[Opening Records to use section]

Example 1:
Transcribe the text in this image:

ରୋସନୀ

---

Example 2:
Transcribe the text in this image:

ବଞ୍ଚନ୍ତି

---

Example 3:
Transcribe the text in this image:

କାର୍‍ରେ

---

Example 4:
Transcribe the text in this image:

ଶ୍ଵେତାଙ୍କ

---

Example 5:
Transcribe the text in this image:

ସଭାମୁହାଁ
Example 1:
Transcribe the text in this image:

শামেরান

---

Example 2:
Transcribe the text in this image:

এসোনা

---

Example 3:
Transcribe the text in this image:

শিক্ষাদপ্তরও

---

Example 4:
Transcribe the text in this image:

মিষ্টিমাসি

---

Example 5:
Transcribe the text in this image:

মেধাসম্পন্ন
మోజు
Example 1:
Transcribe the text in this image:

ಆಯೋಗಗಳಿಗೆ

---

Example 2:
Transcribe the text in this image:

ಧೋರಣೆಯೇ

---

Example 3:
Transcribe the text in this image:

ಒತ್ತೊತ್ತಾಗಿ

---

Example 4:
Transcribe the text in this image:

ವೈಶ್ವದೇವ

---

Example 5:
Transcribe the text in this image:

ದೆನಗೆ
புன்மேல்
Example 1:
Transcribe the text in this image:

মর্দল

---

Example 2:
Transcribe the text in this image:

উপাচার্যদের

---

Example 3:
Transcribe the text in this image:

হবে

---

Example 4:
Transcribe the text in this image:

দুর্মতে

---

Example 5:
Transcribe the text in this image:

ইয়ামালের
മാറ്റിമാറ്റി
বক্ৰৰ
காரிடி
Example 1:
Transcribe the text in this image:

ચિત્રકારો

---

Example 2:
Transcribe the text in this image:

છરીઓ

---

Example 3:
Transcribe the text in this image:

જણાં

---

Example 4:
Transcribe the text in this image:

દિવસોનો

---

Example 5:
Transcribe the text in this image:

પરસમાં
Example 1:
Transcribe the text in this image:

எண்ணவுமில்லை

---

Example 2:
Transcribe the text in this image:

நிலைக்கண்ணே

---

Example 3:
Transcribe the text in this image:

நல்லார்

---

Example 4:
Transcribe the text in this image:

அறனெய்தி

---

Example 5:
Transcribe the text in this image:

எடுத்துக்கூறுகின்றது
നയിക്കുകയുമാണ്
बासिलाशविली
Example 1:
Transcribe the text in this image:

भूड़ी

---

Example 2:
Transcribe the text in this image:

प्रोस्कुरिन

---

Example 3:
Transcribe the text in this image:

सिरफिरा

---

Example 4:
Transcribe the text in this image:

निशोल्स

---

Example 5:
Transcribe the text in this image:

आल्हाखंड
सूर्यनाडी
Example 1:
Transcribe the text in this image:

[Closing Records to use section]

• _Problem description_: Exactly reproduce every line of the records.

• _Answer space_:
Example 1:
Transcribe the text in this image:

ରୋସନୀ

---

Example 2:
Transcribe the text in this image:

ବଞ୍ଚନ୍ତି

---

Example 3:
Transcribe the text in this image:

କାର୍‍ରେ

---

Example 4:
Transcribe the text in this image:

ଶ୍ଵେତାଙ୍କ

---

Example 5:
Transcribe the text in this image:

ସଭାମୁହାଁ
Example 1:
Transcribe the text in this image:

শামেরান

---

Example 2:
Transcribe the text in this image:

এসোনা

---

Example 3:
Transcribe the text in this image:

শিক্ষাদপ্তরও

---

Example 4:
Transcribe the text in this image:

মিষ্টিমাসি

---

Example 5:
Transcribe the text in this image:

মেধাসম্পন্ন
మోజు
Example 1:
Transcribe the text in this image:

ಆಯೋಗಗಳಿಗೆ

---

Example 2:
Transcribe the text in this image:

ಧೋರಣೆಯೇ

---

Example 3:
Transcribe the text in this image:

ಒತ್ತೊತ್ತಾಗಿ

---

Example 4:
Transcribe the text in this image:

ವೈಶ್ವದೇವ

---

Example 5:
Transcribe the text in this image:

ದೆನಗೆ
புன்மேல்
Example 1:
Transcribe the text in this image:

মর্দল

---

Example 2:
Transcribe the text in this image:

উপাচার্যদের

---

Example 3:
Transcribe the text in this image:

হবে

---

Example 4:
Transcribe the text in this image:

দুর্মতে

---

Example 5:
Transcribe the text in this image:

ইয়ামালের
മാറ്റിമാറ്റി
বক্ৰৰ
காரிடி
Example 1:
Transcribe the text in this image:

ચિત્રકારો

---

Example 2:
Transcribe the text in this image:

છરીઓ

---

Example 3:
Transcribe the text in this image:

જણાં

---

Example 4:
Transcribe the text in this image:

દિવસોનો

---

Example 5:
Transcribe the text in this image:

પરસમાં
Example 1:
Transcribe the text in this image:

எண்ணவுமில்லை

---

Example 2:
Transcribe the text in this image:

நிலைக்கண்ணே

---

Example 3:
Transcribe the text in this image:

நல்லார்

---

Example 4:
Transcribe the text in this image:

அறனெய்தி

---

Example 5:
Transcribe the text in this image:

எடுத்துக்கூறுகின்றது
നയിക്കുകയുമാണ്
बासिलाशविली
Example 1:
Transcribe the text in this image:

भूड़ी

---

Example 2:
Transcribe the text in this image:

प्रोस्कुरिन

---

Example 3:
Transcribe the text in this image:

सिरफिरा

---

Example 4:
Transcribe the text in this image:

निशोल्स

---

Example 5:
Transcribe the text in this image:

आल्हाखंड
सूर्यनाडी
Example 1:
Transcribe the text in this image:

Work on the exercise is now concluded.